Journal of African American Studies volume 22, pages49–76 (2018)
OKT is sharing this important journal article in parts over the next few weeks. Here is part three.
At the turn of the twentieth century, most of the black farmers did not own the land on which they farmed. Hence in 1900, around 75% of the black farm operators were tenant farmers and sharecroppers. In comparison, about 30% of white farm operators were tenant farmers and share croppers. Most of the black farmers also lived in the South. Blacks farmed about 38.2 million acres and the total value of their farm property was roughly $450 million. The farms blacks operated tended to be small—87.3% of the farms were less than 100 acres in size. At the time, 58% of white-operated farms were less than a hundred acres (U.S. Census Bureau 1902, pp. 48–112).
The number of black farmers in the USA had declined dramatically since peaking in 1920. At their peak, black farm operators comprised 14.3% of the total farmers in the USA. They farmed approximately 41.4 million acres and their operations were worth an estimated $2.3 billion (U.S. Census Bureau 1922, pp. 293–313).
The USDA’s Farm Service AgencyFootnote2 responded to the nationwide loss of farmland by helping to create farming settlements during the 1930s. Roughly 13 of the more than 100 farming settlements that the agency created were all-black. This was a short-lived project as the Farm Service Agency phased out its resettlement and coop-building programs after 1941 (Zabawa and Warren 1998, pp. 480–483; Wood and Ragar 2012, p. 18; Reynolds 2002, p. 10). Early on, environmental inequalities were evident in the spatial configuration of the resettlement projects. Though some of the resettlement communities had white and black farmers, the two groups were segregated such that one section of the community had only white farmers and the other only black farmers. This was the case with Tillery/Roanoke Farms. The all-white portion of the settlement was called Roanoke Farms, while blacks occupied the Tillery Farms portion. When the settlement was being constructed, the section that became Tillery was originally intended for white homesteaders. The farms were partitioned and construction began on two-story homes. However, whites complained that the Roanoke River tended to flood and they did not want to live in the flood zone.
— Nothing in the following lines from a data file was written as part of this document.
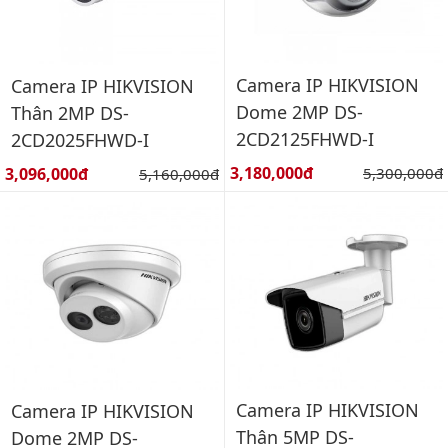
Camera IP HIKVISION
Camera IP HIKVISION
Dome 2MP DS-
Thân 2MP DS-
2CD2125FHWD-I
2CD2025FHWD-I
Giá bán:
Giá bán:
3,180,000đ
Giá gốc:
3,096,000đ
Giá gốc:
5,300,000đ
5,160,000đ
Camera IP HIKVISION
Camera IP HIKVISION
Thân 5MP DS-
Dome 2MP DS-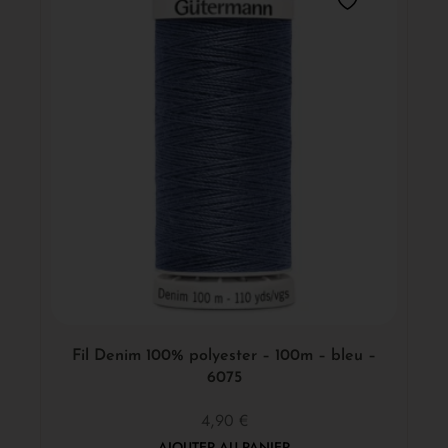
Fil Denim 100% polyester – 100m – bleu –
6075
4,90
€
AJOUTER AU PANIER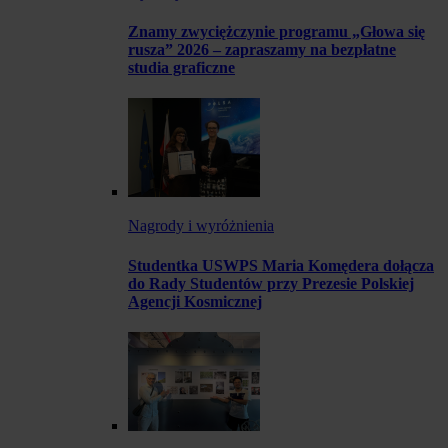
Znamy zwyciężczynie programu „Głowa się
rusza” 2026 – zapraszamy na bezpłatne
studia graficzne
Nagrody i wyróżnienia
Studentka USWPS Maria Komędera dołącza
do Rady Studentów przy Prezesie Polskiej
Agencji Kosmicznej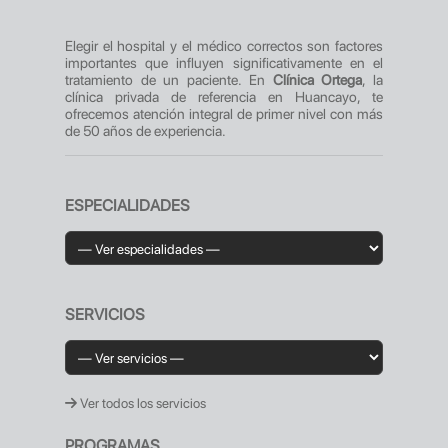
Elegir el hospital y el médico correctos son factores
importantes que influyen significativamente en el
tratamiento de un paciente. En
Clínica Ortega
, la
clínica privada de referencia en Huancayo, te
ofrecemos atención integral de primer nivel con más
de 50 años de experiencia.
ESPECIALIDADES
SERVICIOS
Ver todos los servicios
PROGRAMAS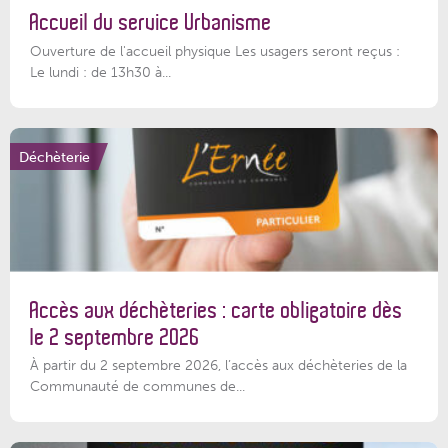
Accueil du service Urbanisme
Ouverture de l'accueil physique Les usagers seront reçus :
Le lundi : de 13h30 à...
Déchèterie
Accès aux déchèteries : carte obligatoire dès
le 2 septembre 2026
À partir du 2 septembre 2026, l’accès aux déchèteries de la
Communauté de communes de...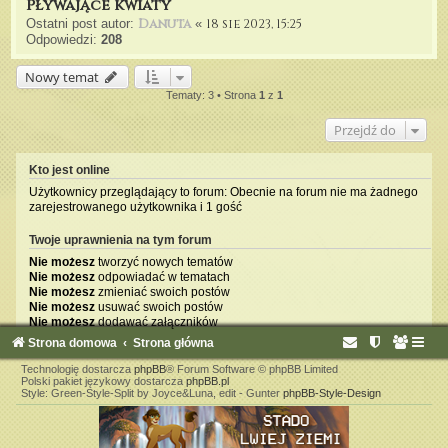
Pływające kwiaty
Danuta
18 sie 2023, 15:25
Ostatni post autor:
«
Odpowiedzi:
208
Nowy temat
Tematy: 3 • Strona
1
z
1
Przejdź do
Kto jest online
Użytkownicy przeglądający to forum: Obecnie na forum nie ma żadnego
zarejestrowanego użytkownika i 1 gość
Twoje uprawnienia na tym forum
Nie możesz
tworzyć nowych tematów
Nie możesz
odpowiadać w tematach
Nie możesz
zmieniać swoich postów
Nie możesz
usuwać swoich postów
Nie możesz
dodawać załączników
Strona domowa
Strona główna
Technologię dostarcza
phpBB
® Forum Software © phpBB Limited
Polski pakiet językowy dostarcza
phpBB.pl
Style: Green-Style-Split by Joyce&Luna, edit - Gunter
phpBB-Style-Design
White farmers suggested that blacks be settled in the floodplain instead. They requested that the higher grounds be allocated to whites. Once it was decided that whites would be settled away from the river, no more two-story homes were constructed in the area designated for black occupancy. The Roanoake River flooded in 1940, destroying about half of the Tillery project (Wood and Ragar 2012, pp. 18–20). Hence in the case of Roanoke and Tillery, residential space, location of farms, exposure to hazards, risk, and size and quality of housing were racialized in a way that placed blacks at a disadvantage. That is, the different levels of risk that blacks and whites in the settlement faced impacted the profitability of their farms and their ability to keep the farms solvent.
Other actions of the Farm Service Agency were also detrimental to blacks. For example, decisions related the agency’s operations—such as the granting of loans—are vested in a local committee structure and blacks have had little say in Farm Service Agency’s committees. For instance, there are nearly 3000 county agricultural offices nationwide and less than 2% of county committee members are black. As a result, separate procedures, loan packages, and levels of oversight are applied to black and white farmers routinely (Wood and Ragar 2012, p. 24). In 2015, only 10.5% of the employees of the Farm Service Agency were African Americans (Partnership for Public Service 2016).